Stando alle previsioni di Ubs, la crescita dell’economia svizzera sarà per quest’anno dell’1,5%. E questo, illustra Guglielmin, «tenuto conto dell’influenza positiva dei grandi eventi sportivi, come le Olimpiadi e gli Europei di calcio». E aggiunge: «La domanda interna è molto solida, trainata dai consumi, da una situazione del mondo lavorativo molto positiva e con una bassa disoccupazione. La domanda estera, invece, risente della debolezza a livello europeo». Esatto, perché la situazione macroeconomica svizzera si trova a metà strada tra i trend statunitense ed europeo.
Negli Stati Uniti, osserva in tal senso Matteo Ramenghi, chief investment officer di Ubs, «per descrivere il periodo cominciato con la pandemia si parla di ‘ruggenti anni Venti’». Gli Stati Uniti hanno infatti «visto una crescita fortissima del Pil, le borse sono volate e sono saliti tantissimo gli utili delle società». In altri termini, dice, «c’è stato un incrocio tra politiche fiscali molto espansive, iniziate nel 2008 ma rafforzatesi dopo la pandemia, e investimenti enormi nella tecnologia. Il che ha creato un contesto estremamente favorevole».
C’è però anche per gli States un rovescio della medaglia. «Dalla crisi finanziaria del 2008, rispecchiando un trend condiviso a livello globale, gli Stati Uniti hanno visto un aumento dell’indebitamento pubblico, che dal 2020 ha registrato un’esplosione», rileva Ramenghi. Per dare una misura, puntualizza, «dal 2000 a oggi il debito pubblico rispetto al Pil è raddoppiato, dal 60 al 120%».

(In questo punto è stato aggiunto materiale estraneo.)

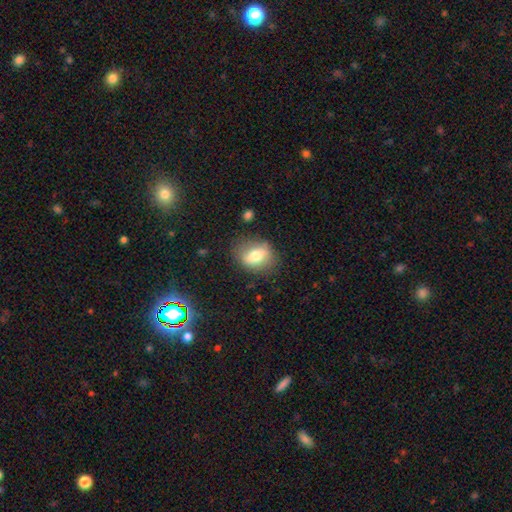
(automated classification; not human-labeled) The model was most divided on "how rounded": in between: 57%, round: 41%, cigar-shaped: 2%. More confident: merging — none (75%); smooth or featured — smooth (65%).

Come detto, all’infuori degli Stati Uniti, non si può parlare di anni ruggenti. Soprattutto in Europa, che da ormai un paio di anni si trova in stagnazione. Che cosa non va in Europa? Per Ramenghi, le differenze con gli Stati Uniti sono molteplici: «Le politiche fiscali sono più strette, si investe molto meno nelle tecnologie e vi è una sensibilità maggiore ai tassi d’interesse elevati». Ovviamente l’attuale situazione politica non è d’aiuto. «Dopo cinque mesi tribolati – nota – si è infine formata la nuova Commissione europea, la cui maggioranza è però molto risicata». Non solo. «Le due principali economie europee, Germania e Francia, hanno diversi temi irrisolti. La Germania si trova quasi in recessione, con un governo che ha perso la maggioranza e con quindi elezioni alle porte. Ancora più complicata è la situazione politica francese, Paese che non rischia la recessione, ma che ha un deficit fuori controllo».

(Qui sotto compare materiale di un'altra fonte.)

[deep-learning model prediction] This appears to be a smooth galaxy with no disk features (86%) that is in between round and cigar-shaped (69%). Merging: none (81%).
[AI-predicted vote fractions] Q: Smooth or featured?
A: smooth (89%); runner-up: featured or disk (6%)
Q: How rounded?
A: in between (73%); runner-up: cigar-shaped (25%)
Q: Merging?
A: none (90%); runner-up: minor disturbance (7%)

Una guerra commerciale globale rappresenta poi un rischio potenziale per l’Europa nel 2025, soprattutto per le economie orientate all’export. Al tempo stesso, un aumento della spesa europea per la difesa potrebbe secondo l’istituto bancario stimolare la crescita.

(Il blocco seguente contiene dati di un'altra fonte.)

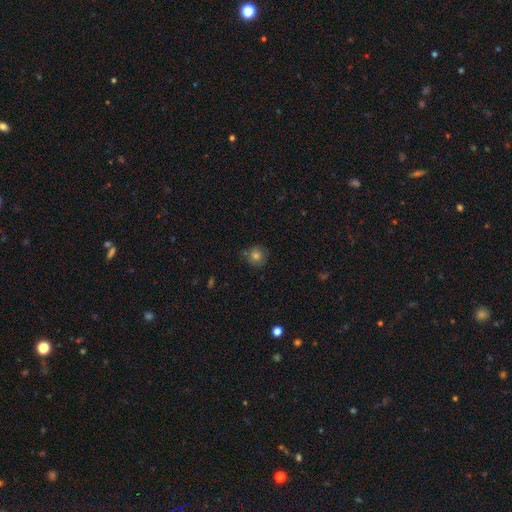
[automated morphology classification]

Guardando al futuro, stando agli analisti, nel corso dell’anno prossimo le banche centrali continueranno a tagliare i tassi d’interesse, spingendo al ribasso i ritorni sulla liquidità. Il che dovrebbe favorire gli investimenti aziendali. Per Guglielmin non si tornerà ai tassi negativi: «Riteniamo improbabile che la Banca nazionale svizzera decida per il ritorno dei tassi guida negativi. Anche perché questi ultimi hanno portato negli anni a conseguenze negative per l’economia svizzera». Quanto all’inflazione nel 2024 è diminuita più lentamente che nel 2023, ma ha continuato la sua progressione verso i target delle banche centrali.
Sotto i riflettori anche l’intelligenza artificiale, opportunità d’innovazione da cui Ubs si aspetta una crescita degli utili significativa e duratura. Ad andare incontro a una crescita notevole, anche il settore dell’elettricità e delle risorse, come pure le quotazioni dell’oro.